Copy the records word for word, starting with the very first line and stopping after the line that contains "38 Avenue Jean Jaurès".

╭──

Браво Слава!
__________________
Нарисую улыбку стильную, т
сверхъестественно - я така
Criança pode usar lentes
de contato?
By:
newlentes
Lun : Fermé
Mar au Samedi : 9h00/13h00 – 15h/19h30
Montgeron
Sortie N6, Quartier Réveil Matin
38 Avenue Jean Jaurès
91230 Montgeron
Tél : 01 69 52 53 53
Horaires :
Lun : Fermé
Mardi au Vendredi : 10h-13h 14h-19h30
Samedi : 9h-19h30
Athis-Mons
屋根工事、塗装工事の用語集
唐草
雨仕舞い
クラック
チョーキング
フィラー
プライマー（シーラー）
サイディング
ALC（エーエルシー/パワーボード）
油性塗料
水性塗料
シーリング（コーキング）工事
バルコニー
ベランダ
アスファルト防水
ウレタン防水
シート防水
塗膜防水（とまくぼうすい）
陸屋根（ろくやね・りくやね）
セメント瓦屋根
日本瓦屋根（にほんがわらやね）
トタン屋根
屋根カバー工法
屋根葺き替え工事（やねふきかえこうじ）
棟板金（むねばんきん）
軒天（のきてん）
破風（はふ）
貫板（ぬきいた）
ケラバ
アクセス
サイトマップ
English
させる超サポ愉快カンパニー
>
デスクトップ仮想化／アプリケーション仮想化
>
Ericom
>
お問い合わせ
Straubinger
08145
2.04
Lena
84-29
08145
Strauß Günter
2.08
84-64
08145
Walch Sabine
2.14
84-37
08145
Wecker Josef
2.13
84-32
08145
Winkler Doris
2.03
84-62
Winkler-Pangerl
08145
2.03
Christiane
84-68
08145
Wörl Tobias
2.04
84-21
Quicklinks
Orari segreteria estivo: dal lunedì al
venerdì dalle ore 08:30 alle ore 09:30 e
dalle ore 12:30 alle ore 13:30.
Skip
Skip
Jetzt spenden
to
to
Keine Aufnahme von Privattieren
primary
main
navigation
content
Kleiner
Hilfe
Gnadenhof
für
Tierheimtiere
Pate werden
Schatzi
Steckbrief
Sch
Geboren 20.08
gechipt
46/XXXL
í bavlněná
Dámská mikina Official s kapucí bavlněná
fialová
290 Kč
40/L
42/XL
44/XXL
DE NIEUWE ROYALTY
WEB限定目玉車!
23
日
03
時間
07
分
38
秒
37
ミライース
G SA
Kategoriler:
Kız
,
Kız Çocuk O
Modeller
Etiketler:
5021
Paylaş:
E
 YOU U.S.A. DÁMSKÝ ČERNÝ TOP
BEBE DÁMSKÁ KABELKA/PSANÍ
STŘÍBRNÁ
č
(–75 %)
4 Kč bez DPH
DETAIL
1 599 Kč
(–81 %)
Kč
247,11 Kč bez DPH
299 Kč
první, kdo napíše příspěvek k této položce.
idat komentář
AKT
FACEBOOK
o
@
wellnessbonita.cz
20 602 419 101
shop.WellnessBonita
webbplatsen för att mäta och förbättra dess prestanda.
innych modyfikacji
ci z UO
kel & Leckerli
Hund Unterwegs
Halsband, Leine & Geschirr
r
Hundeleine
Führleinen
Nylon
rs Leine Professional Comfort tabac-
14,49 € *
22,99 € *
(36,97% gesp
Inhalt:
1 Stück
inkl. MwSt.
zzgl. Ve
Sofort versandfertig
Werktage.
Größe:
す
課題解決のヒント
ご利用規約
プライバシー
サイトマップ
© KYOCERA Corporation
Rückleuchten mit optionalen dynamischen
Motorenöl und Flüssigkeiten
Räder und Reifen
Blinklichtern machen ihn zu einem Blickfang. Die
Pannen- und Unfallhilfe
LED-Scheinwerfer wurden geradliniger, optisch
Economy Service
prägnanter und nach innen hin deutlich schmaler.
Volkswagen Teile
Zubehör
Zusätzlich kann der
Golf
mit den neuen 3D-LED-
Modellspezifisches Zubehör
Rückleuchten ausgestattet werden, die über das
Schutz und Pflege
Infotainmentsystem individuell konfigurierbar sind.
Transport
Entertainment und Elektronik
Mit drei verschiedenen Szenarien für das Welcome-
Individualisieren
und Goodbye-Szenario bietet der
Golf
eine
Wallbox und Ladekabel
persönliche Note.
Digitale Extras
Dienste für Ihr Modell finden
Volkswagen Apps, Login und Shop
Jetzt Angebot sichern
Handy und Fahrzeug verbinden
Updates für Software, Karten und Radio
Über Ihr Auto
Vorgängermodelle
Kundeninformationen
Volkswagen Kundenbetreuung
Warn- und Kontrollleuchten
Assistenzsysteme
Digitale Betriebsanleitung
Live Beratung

╰──

**Result below**
Браво Слава!
__________________
Нарисую улыбку стильную, т
сверхъестественно - я така
Criança pode usar lentes
de contato?
By:
newlentes
Lun : Fermé
Mar au Samedi : 9h00/13h00 – 15h/19h30
Montgeron
Sortie N6, Quartier Réveil Matin
38 Avenue Jean Jaurès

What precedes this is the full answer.